> [Exercises]:
A) In the forum thread about planning food for the BBQ, which two drinks does jtaudioacc say they like?
B) Pick up the forum thread about planning food for the BBQ right after the last line shown, and keep it going.

> [Extract provided]:
▬▬▬▬▬▬
Sorry we forget about the rest of the Country freezing its A$$ off.


----------



## rawdawg (Apr 27, 2007)

I'll rustle up something and throw into the pot for the BBQ if it happens.


----------



## theunderfighter (Apr 4, 2011)

rawdawg said:


> I'll rustle up something and throw into the pot for the BBQ if it happens.


I'll 2nd this. I think I'll make a full commitment to make it for this as a little birthday present to myself and not drink too much the night before.


----------



## jtaudioacc (Apr 6, 2010)

so let's get some votes, or ideas on food.

i can get my usual sandwich platter thing from costco in addition to whatever we decide.

so there's Pizza, BBQ Platter, actual BBQ'n Darinof said he could bring a small BBQ if someone wants to cook.

I'm kinda thinkin cooking will be a little too complicated, but it won't be me cooking so, I guess it doesn't really matter. 

We need some minor stuff like chips, cookies, soda, and water (xxxbusa has water handled)

I like Mountain Dew and Coke Zero. 

As usual, I don't have much seating, so if you have a portable chair, not a bad idea to bring it.


----------



## TOOSTUBBORN2FAIL (Jan 31, 2011)

Barring disaster, ill be there, so ill bring a case of dew, and a couple chairs.


----------



## jtaudioacc (Apr 6, 2010)

TOOSTUBBORN2FAIL said:


> Barring disaster, ill be there, so ill bring a case of dew, and a couple chairs.


:2thumbsup::2thumbsup::2thumbsup:


----------



## rawdawg (Apr 27, 2007)

Okay, count me in for some bags of those crunchy @ss kettle chips and cash for whoever brings a platter.


----------



## BigRed (Aug 12, 2007)

I say Michael bring and pay for the platter. Charge 5 a plate.


----------



## theunderfighter (Apr 4, 2011)

All the food sounds good, just decide on something soon so we know what to bring?
I think pizza would be easiest. BBQ and Sandwich platter both sound delicious as long as people bring some money? And BBQing on the grill sounds cool. You could always have someone collect some money and pick up some burgers and dogs once some people start arriving.
Since water is covered, and chips. I'll bring Sprite, and some chairs, and some cash.


----------



## rawdawg (Apr 27, 2007)

If you're gonna' grill, it should be something that cooks up fast like carne asada or Korean BBQ or even Bacon. Thin to win.

Bacon wrapped Galbi Asada, mmm...


----------



## michaelsil1 (May 24, 2007)

rawdawg said:


> If you're gonna' grill, it should be something that cooks up fast like carne asada or Korean BBQ or even Bacon. Thin to win.
> 
> Bacon wrapped Galbi Asada, mmm...
▬▬▬▬▬▬
Dataset entries
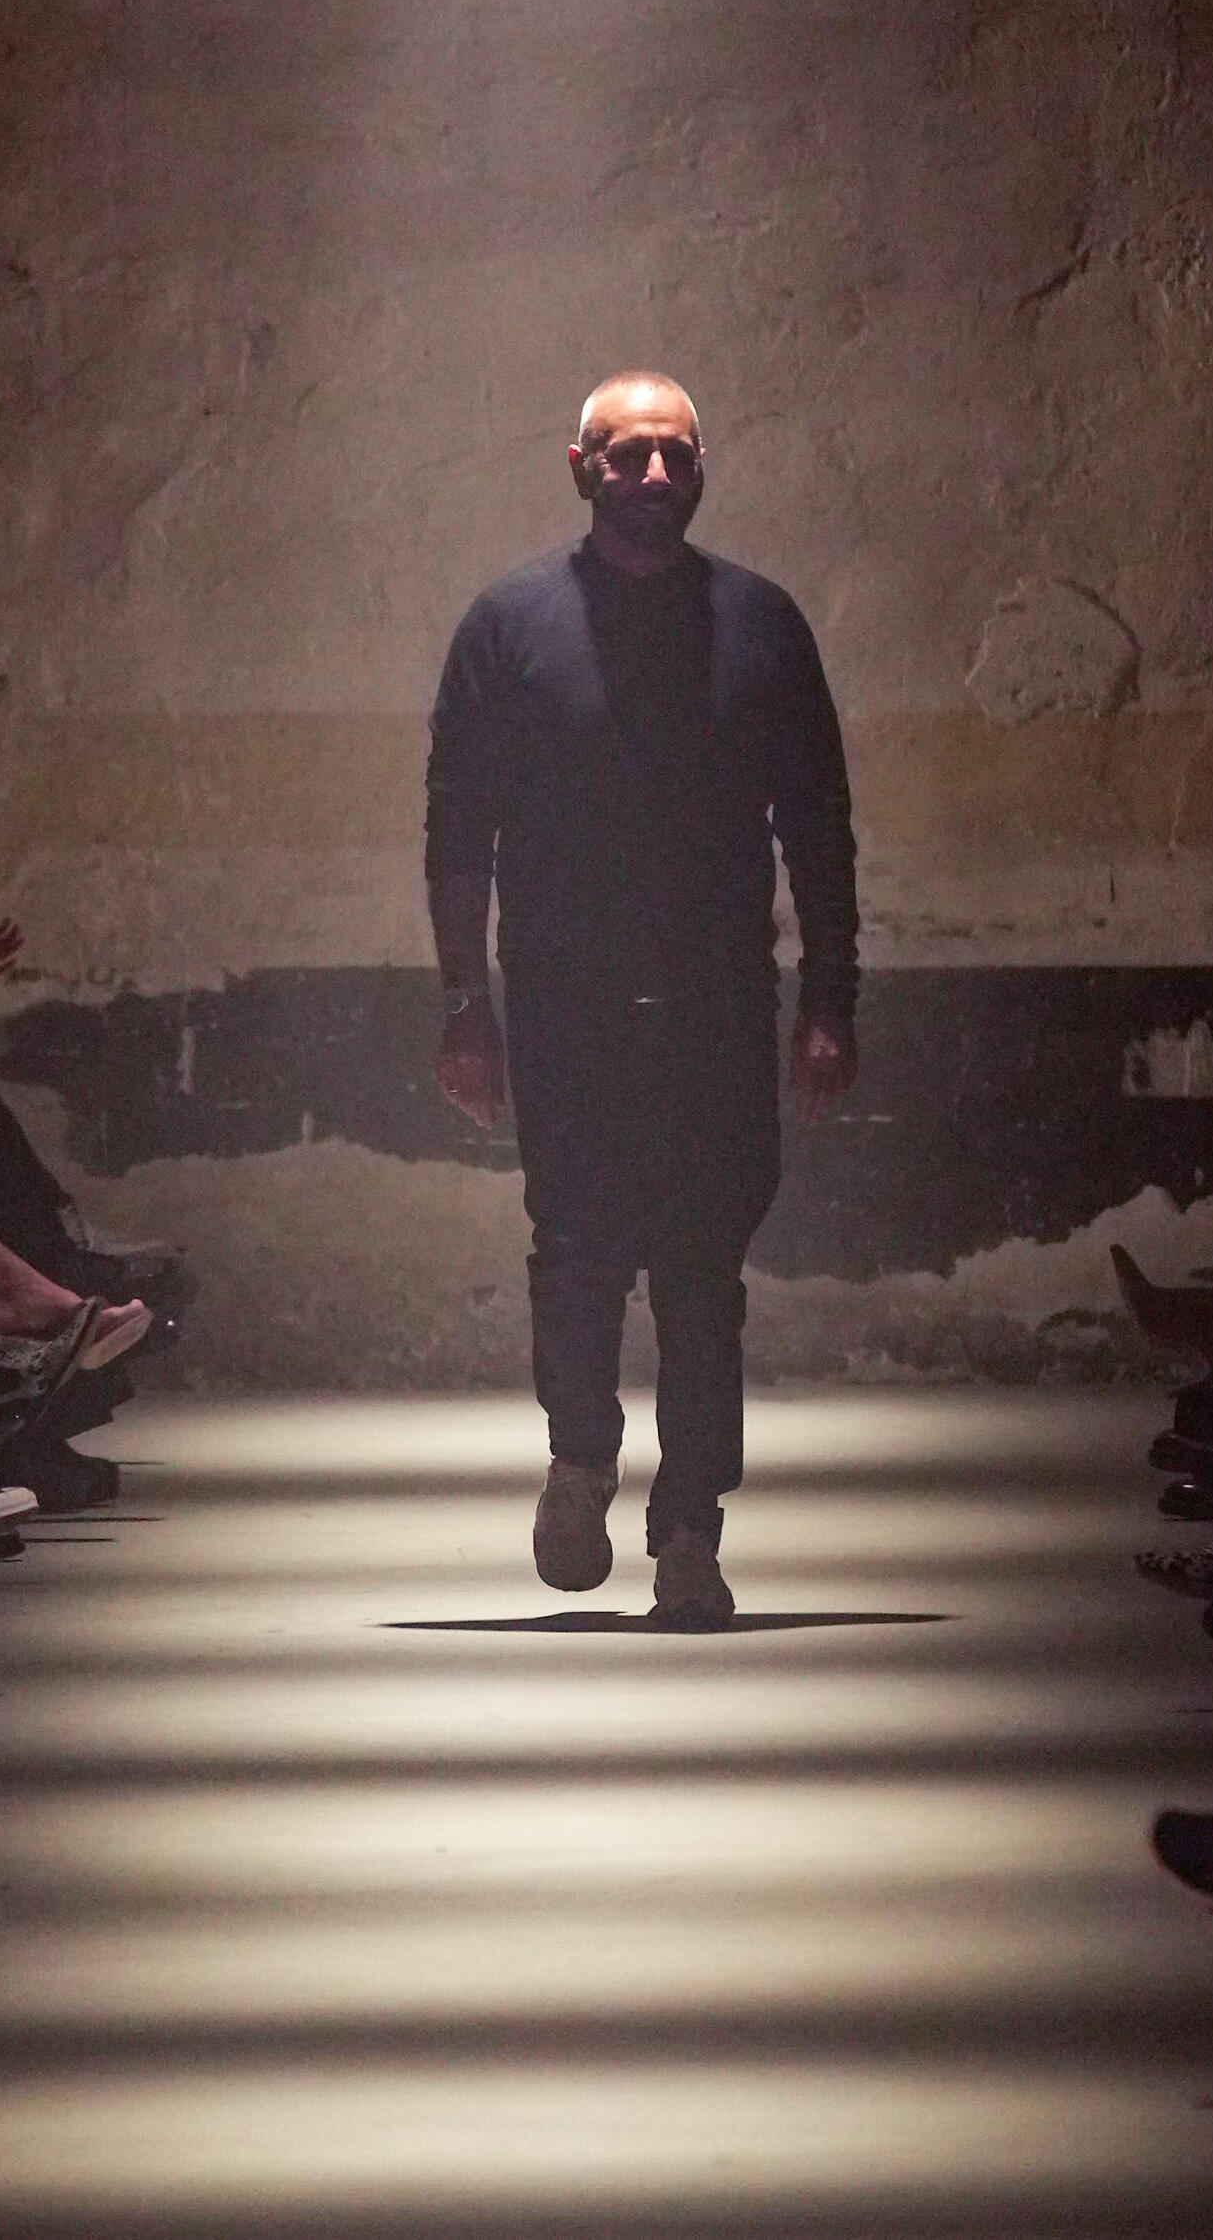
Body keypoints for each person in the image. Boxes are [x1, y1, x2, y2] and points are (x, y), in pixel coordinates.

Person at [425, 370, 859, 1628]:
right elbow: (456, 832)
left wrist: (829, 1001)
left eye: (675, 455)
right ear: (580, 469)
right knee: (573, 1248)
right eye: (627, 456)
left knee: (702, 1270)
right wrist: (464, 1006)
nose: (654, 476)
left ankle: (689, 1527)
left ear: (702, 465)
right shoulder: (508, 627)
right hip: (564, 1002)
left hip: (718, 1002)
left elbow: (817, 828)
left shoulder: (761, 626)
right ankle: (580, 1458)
▬▬▬▬▬▬
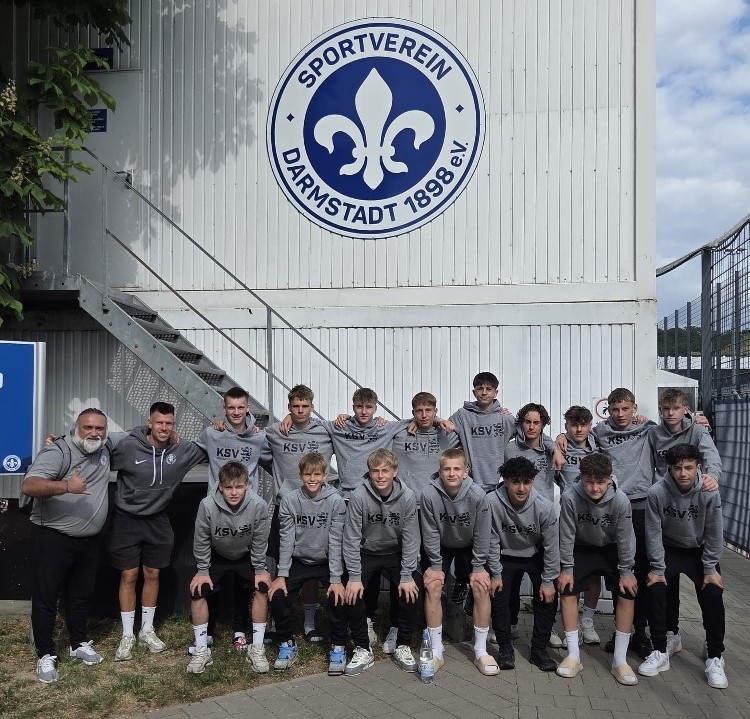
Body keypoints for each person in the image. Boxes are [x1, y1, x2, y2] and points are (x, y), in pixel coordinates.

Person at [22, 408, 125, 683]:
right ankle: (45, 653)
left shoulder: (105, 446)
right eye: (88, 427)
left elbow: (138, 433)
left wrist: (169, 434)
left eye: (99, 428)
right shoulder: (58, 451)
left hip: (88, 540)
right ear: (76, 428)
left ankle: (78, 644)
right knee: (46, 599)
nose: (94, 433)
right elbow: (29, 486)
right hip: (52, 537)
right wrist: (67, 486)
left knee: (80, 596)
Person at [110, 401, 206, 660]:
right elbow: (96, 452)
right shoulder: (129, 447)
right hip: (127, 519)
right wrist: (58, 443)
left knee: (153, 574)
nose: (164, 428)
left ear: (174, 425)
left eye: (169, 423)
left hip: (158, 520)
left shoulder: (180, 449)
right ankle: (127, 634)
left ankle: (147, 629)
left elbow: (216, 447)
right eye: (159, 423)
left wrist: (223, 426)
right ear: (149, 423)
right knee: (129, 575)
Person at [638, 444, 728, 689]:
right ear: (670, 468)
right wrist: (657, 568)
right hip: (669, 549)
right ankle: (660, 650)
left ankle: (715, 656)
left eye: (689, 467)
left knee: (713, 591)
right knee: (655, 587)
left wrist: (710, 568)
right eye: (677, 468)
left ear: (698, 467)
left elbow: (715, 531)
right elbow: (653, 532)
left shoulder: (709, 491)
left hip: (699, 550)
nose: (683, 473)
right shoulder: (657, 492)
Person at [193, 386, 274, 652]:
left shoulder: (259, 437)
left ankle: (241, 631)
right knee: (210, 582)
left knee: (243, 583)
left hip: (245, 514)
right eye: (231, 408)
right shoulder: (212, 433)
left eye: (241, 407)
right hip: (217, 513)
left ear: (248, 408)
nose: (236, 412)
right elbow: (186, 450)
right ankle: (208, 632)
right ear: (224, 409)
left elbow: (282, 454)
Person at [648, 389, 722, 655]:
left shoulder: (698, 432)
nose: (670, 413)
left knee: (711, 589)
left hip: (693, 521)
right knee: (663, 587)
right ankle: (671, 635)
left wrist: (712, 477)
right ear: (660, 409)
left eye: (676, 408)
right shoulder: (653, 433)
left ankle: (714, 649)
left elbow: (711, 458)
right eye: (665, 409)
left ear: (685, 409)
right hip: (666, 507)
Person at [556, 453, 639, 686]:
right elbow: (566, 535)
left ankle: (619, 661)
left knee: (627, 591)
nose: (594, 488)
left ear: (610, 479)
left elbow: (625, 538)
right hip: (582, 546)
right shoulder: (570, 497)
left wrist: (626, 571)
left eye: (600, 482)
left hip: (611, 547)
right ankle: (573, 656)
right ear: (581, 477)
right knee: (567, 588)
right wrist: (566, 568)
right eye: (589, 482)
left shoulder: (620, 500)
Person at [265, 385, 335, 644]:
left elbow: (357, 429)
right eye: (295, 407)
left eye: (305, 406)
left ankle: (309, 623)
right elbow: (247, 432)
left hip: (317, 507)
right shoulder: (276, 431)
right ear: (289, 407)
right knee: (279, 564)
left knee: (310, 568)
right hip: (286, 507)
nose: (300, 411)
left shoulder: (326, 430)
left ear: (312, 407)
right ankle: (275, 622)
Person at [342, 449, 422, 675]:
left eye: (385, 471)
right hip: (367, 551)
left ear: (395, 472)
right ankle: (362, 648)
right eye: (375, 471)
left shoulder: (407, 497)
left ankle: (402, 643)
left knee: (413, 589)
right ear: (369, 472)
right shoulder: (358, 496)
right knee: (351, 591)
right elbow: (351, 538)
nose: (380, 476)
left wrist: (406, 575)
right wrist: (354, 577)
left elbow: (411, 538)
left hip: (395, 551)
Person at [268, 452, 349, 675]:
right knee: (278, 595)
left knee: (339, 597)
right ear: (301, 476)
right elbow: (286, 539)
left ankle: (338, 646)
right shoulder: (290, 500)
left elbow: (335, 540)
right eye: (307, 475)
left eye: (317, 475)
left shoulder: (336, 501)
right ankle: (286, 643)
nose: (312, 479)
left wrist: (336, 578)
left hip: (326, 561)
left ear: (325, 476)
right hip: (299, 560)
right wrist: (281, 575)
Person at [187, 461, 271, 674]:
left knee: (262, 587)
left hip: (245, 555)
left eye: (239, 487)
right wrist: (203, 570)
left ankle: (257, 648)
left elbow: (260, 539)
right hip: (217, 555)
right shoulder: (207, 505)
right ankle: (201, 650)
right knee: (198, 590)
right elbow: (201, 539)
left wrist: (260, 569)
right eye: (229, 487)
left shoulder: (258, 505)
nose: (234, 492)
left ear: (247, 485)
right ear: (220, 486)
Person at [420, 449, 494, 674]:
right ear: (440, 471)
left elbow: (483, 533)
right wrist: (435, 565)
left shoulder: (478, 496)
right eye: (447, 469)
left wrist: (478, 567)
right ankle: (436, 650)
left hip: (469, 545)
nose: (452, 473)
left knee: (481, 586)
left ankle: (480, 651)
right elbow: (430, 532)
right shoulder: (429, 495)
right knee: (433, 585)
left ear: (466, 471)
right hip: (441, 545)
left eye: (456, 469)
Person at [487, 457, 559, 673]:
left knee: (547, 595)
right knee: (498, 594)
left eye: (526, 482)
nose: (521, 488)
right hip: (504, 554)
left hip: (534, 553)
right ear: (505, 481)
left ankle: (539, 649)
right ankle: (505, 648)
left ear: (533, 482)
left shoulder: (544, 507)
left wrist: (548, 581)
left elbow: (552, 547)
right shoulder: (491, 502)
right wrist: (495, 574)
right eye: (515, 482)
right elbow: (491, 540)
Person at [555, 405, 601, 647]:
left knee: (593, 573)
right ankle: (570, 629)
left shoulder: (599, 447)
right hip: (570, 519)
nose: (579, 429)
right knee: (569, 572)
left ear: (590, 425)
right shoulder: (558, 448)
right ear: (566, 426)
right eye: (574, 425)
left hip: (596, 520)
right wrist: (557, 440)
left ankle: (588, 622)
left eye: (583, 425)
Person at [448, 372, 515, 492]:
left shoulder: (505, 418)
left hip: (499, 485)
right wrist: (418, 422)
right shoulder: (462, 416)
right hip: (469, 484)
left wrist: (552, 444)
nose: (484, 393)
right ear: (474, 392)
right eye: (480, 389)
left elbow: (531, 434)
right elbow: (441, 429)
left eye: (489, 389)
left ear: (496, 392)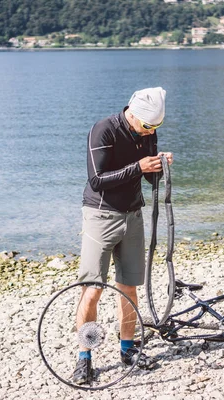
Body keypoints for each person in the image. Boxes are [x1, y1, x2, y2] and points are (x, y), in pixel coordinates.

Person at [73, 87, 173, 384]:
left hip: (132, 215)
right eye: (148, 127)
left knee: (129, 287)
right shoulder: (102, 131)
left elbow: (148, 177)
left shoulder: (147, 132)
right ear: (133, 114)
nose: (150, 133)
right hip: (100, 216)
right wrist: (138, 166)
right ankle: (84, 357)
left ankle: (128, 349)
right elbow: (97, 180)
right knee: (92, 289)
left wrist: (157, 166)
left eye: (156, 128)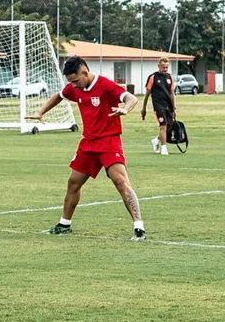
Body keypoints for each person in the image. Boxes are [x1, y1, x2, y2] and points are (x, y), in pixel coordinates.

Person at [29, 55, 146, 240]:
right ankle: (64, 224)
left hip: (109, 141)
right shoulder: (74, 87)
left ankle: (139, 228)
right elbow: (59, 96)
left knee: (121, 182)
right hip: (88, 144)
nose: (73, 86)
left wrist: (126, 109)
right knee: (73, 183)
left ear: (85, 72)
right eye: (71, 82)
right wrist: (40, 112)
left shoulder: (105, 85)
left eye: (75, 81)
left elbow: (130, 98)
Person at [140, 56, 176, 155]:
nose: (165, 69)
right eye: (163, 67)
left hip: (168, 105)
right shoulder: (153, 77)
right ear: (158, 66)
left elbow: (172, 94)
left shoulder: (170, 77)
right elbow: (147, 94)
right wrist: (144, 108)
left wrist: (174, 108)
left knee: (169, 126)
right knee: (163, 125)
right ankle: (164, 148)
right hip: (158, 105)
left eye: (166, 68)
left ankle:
▬▬▬▬▬▬
> [Answer section]:
A) Mountain Dew and Coke Zero.

B)
Bring one of your girlfriends and let her run the grill.


----------



## grantwb1 (Apr 4, 2010)

Damn that BBQ sounds good, being from Texas it would be blasphemous if I were to suggest anything else. I got mo funds on that BBQ for sure. Micheal if you end up getting BBQ I will send you even more as I want a 1/2 rack of each pork and beef to take home if you think that place is worth it. I am drooling and missing home! BBQ FTW!

I am tempted to bring my smoker one of these meets, I have a degree BBQ. Would need a truck (not fitting in my RSX) and a good sale on tri-tips though as they take about 2 1/2 hrs.


----------



## BigRed (Aug 12, 2007)

xxx_busa said:


> I'll definitely be there, Fresh 2 way tune, I'm always up for stogies & ???, I'm a cuban snob, So if you have a request, send me a PM, I'm sure I have it,
> 
> Mark
> 
> count me in for Tortita Scopes - cheesy dip - 2 cases of water


Monte #2 if u have one


----------



## michaelsil1 (May 24, 2007)

grantwb1 said:


> Damn that BBQ sounds good, being from Texas it would be blasphemous if I were to suggest anything else. I got mo funds on that BBQ for sure. Micheal if you end up getting BBQ I will send you even more as I want a 1/2 rack of each pork and beef to take home if you think that place is worth it. I am drooling and missing home! BBQ FTW!
> 
> I am tempted to bring my smoker one of these meets, I have a degree BBQ. Would need a truck (not fitting in my RSX) and a good sale on tri-tips though as they take about 2 1/2 hrs.


This BBQ is very similar to Texas Style.


----------



## theunderfighter (Apr 4, 2011)

BigRed said:


> Monte #2 if u have one


Can't go wrong with a Montecristo, had one the other week myself.


----------



## BigRed (Aug 12, 2007)

The Cuban #2 is in its own league


----------



## rawdawg (Apr 27, 2007)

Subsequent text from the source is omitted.